Firstly, what was the reason to suspect spleen rupture in a pregnant female presenting with shock, when most common differential diagnosis would be ruptured ectopic or abruptio placenta. Was there any reason to suspect spontaneous spleen rupture without any antecedent trauma?

Secondly, it would be of great academic value to add ultrasound scan images to publication, since it is interesting to note that ultrasound scan could report fetal bradycardia, normal uterine contour, and no visceral injury in gross hemoperitoneum but missed the fetus lying outside the uterus. How would such images appear.
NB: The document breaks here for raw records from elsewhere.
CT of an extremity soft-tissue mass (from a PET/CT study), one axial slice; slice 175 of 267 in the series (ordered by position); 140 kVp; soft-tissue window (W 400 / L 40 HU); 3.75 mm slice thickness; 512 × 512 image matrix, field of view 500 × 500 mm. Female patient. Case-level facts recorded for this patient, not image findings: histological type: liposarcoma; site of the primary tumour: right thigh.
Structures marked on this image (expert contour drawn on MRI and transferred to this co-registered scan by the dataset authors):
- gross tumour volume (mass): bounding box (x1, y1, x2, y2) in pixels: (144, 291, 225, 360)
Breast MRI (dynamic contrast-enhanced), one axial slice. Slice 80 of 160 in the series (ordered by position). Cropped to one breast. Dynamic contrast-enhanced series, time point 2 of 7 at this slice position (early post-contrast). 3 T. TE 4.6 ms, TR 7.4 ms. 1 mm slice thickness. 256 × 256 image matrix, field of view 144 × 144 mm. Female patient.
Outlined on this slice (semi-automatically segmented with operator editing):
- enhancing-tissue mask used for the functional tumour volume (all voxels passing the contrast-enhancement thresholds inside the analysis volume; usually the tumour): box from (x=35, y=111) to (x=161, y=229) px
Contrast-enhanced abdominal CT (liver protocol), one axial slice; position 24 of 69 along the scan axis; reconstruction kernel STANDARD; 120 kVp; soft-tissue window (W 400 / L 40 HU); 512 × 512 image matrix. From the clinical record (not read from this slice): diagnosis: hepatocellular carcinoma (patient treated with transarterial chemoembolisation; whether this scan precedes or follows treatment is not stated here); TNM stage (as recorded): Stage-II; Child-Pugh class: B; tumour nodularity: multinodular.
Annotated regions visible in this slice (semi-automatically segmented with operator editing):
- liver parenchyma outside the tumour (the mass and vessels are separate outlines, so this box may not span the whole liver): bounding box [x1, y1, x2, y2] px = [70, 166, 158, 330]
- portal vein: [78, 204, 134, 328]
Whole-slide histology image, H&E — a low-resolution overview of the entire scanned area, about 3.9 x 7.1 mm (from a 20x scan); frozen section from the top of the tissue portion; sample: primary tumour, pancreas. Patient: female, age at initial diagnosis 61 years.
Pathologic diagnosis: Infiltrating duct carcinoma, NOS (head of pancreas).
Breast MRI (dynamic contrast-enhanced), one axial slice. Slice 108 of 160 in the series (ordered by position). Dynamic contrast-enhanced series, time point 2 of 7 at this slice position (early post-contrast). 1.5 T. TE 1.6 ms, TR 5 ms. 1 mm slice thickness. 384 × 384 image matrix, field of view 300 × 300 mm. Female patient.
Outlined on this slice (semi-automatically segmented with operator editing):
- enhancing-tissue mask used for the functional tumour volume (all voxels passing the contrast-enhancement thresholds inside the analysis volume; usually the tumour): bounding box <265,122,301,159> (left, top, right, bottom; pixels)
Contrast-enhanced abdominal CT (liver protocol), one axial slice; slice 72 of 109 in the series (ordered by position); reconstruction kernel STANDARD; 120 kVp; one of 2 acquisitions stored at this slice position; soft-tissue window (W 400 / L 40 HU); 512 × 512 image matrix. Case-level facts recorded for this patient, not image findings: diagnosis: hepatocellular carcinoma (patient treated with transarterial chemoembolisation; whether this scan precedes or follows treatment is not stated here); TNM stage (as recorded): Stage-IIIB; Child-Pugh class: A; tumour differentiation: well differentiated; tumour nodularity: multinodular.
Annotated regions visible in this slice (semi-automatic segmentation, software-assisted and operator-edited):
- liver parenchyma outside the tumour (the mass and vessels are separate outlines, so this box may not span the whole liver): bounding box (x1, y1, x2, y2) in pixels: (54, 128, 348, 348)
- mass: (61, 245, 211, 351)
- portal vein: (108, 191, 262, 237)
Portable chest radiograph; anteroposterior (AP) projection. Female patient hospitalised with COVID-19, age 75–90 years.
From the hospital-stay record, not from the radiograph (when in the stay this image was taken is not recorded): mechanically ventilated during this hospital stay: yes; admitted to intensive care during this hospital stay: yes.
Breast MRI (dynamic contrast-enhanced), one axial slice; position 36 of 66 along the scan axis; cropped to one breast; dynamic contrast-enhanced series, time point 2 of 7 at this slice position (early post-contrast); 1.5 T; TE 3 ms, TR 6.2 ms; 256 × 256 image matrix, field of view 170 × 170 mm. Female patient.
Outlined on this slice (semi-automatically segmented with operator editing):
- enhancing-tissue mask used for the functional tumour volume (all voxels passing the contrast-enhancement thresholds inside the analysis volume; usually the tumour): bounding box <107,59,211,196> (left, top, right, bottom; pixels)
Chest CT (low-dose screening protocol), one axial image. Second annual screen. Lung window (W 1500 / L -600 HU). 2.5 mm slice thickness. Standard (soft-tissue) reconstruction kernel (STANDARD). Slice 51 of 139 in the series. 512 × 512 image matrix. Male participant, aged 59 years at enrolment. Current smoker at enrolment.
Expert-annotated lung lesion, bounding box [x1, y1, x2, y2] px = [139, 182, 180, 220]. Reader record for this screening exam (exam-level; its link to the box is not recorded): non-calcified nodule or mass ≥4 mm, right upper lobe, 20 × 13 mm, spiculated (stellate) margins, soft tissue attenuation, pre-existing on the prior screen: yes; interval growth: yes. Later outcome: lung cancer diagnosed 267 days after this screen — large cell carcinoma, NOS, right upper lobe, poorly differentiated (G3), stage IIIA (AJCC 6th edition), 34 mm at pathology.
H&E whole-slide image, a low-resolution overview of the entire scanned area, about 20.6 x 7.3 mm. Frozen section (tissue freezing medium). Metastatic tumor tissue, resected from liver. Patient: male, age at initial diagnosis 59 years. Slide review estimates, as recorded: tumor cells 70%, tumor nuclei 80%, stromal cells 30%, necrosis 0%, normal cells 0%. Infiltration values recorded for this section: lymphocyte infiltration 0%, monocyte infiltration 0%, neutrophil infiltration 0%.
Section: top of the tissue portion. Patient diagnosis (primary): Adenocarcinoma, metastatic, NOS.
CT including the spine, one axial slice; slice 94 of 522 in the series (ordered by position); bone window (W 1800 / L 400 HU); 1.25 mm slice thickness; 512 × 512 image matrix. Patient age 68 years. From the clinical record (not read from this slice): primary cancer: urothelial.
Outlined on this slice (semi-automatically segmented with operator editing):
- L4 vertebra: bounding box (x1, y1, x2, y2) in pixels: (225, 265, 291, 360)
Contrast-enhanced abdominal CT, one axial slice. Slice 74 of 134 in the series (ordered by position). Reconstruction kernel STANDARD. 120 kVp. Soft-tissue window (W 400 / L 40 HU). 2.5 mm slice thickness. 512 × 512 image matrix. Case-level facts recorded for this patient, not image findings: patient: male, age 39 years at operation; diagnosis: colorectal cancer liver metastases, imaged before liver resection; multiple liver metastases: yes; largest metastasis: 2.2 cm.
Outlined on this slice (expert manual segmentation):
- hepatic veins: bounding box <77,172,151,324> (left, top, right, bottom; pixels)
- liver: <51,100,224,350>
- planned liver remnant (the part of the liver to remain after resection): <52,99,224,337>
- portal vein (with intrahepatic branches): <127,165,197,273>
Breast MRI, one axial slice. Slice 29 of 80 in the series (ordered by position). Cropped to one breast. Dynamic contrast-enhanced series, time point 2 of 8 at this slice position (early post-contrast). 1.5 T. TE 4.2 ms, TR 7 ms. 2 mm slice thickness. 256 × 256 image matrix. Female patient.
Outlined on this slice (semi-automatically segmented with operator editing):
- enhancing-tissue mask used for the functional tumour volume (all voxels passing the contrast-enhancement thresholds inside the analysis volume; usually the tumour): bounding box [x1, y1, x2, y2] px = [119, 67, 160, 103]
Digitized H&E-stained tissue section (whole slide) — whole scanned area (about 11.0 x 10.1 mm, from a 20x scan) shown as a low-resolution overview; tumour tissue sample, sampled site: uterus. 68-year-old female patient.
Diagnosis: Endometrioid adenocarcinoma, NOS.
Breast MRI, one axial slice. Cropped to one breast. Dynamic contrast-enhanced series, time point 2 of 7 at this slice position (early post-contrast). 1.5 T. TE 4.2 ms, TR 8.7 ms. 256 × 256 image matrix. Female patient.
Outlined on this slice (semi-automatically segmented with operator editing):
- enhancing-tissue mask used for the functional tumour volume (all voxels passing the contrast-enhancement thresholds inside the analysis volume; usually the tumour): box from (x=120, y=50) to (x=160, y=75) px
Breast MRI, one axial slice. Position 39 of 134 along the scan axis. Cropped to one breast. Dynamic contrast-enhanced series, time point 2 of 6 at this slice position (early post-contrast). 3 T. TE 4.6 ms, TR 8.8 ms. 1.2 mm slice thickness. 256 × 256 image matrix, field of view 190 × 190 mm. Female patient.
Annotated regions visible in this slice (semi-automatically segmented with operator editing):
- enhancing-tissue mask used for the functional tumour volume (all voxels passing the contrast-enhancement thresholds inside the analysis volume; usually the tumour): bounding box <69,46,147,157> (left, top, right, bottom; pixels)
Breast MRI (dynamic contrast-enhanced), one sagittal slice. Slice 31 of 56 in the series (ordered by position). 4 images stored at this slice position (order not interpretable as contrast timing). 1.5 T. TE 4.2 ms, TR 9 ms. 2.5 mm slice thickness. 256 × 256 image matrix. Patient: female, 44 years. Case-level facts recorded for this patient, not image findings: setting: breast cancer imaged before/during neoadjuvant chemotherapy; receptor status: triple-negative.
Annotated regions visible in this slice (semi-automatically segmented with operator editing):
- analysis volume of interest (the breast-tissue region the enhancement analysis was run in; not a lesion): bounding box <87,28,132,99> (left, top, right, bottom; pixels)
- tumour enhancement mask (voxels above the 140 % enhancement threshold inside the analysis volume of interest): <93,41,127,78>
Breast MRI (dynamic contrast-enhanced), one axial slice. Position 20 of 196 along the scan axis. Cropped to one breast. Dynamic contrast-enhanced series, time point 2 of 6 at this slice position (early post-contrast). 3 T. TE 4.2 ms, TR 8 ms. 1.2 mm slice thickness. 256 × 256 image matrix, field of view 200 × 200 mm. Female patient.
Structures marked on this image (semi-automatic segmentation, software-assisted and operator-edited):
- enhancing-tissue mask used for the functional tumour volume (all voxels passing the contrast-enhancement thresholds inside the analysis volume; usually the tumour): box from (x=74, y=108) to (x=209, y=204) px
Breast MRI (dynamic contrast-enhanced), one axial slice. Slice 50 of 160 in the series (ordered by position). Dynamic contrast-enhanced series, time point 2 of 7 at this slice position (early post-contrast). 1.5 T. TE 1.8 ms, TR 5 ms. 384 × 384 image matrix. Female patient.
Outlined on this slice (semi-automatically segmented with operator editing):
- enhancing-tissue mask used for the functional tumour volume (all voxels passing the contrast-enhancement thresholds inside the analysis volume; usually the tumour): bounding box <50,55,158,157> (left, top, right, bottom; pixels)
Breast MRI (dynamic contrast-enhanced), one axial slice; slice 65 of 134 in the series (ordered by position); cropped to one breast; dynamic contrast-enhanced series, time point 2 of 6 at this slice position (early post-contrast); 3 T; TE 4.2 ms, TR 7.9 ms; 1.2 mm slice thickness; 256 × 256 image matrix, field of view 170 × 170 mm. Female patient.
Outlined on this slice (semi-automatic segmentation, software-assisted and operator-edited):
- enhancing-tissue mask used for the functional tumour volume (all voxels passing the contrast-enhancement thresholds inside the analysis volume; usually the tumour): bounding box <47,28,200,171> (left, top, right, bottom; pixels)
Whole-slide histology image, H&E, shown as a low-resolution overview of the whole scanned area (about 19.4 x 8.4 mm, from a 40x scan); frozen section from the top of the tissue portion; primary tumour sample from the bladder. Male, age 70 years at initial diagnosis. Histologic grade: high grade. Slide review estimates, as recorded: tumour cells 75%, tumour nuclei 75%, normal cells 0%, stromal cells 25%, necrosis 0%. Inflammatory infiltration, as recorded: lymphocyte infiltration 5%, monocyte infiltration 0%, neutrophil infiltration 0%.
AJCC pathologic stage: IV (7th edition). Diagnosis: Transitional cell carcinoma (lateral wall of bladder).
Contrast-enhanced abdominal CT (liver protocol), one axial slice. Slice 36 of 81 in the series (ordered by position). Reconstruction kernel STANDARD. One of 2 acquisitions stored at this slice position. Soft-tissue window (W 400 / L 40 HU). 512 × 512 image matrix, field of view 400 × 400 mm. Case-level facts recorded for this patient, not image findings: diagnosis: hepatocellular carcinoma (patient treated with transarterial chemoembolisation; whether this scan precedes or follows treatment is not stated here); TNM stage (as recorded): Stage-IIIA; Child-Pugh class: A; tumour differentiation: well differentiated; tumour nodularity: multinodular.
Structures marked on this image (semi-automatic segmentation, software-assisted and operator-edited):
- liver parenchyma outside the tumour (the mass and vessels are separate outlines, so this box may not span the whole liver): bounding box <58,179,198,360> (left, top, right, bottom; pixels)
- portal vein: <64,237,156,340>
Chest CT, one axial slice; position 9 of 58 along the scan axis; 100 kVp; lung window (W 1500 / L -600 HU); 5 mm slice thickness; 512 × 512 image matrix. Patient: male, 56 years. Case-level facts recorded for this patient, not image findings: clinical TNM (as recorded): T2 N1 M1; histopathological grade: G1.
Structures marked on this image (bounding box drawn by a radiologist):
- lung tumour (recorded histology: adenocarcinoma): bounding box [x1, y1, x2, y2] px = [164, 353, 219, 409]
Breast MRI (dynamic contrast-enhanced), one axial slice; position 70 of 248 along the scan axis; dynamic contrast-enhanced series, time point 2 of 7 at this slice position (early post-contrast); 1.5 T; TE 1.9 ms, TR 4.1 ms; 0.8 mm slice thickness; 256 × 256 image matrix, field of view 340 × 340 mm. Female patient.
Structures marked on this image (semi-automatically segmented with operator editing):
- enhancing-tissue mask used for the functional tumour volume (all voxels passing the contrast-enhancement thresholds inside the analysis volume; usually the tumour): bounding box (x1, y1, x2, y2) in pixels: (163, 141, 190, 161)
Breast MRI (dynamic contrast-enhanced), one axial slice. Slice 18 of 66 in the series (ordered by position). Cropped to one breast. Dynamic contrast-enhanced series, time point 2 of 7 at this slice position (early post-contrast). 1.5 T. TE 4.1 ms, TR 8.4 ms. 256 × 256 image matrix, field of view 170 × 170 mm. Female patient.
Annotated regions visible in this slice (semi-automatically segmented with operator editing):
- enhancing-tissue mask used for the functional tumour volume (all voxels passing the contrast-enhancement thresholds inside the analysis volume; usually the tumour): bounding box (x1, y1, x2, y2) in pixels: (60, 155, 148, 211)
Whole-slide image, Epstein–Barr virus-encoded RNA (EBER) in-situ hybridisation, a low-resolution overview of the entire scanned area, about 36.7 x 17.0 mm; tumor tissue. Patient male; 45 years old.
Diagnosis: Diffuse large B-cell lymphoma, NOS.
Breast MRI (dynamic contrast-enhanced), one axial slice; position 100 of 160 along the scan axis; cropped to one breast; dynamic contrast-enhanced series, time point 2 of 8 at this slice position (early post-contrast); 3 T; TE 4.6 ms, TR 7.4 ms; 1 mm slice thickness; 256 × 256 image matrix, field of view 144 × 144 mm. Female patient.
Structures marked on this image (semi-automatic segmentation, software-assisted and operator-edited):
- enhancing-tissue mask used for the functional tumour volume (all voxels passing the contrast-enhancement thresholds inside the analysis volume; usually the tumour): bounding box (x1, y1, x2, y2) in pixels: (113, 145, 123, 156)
Was it not sufficient to suggest abdominal pregnancy when uterus was looking normal in contour and fetus was not lying in the confines of uterine walls?

Thirdly, tachycardia sets in much before fall in blood pressure and in the present case patient has a pulse rate of hundred which is almost the higher side of normal pulse rate in pregnancy. With systolic BP of 70 mmHg we would expect a pulse rate shooting to something like 150 or even beyond. What would be the reason of relative bradycardia in a patient in shock with systolic BP of 70 mm of Hg.

In addition, it will be interesting to know what methods were used to achieve homeostasis during the repair of uterus at the site of excision of ruptured non-communicating horn in a highly vascular status of pregnant uterus further complicated with deranged coagulation profile.

References

  1. Patil MM, Girija Wagh, Kulkarni YS. Rupture of a gravid noncommunicating horn with 18-weeks pregnancy. J Obstet Gynaecol India. 2013;63:347–9.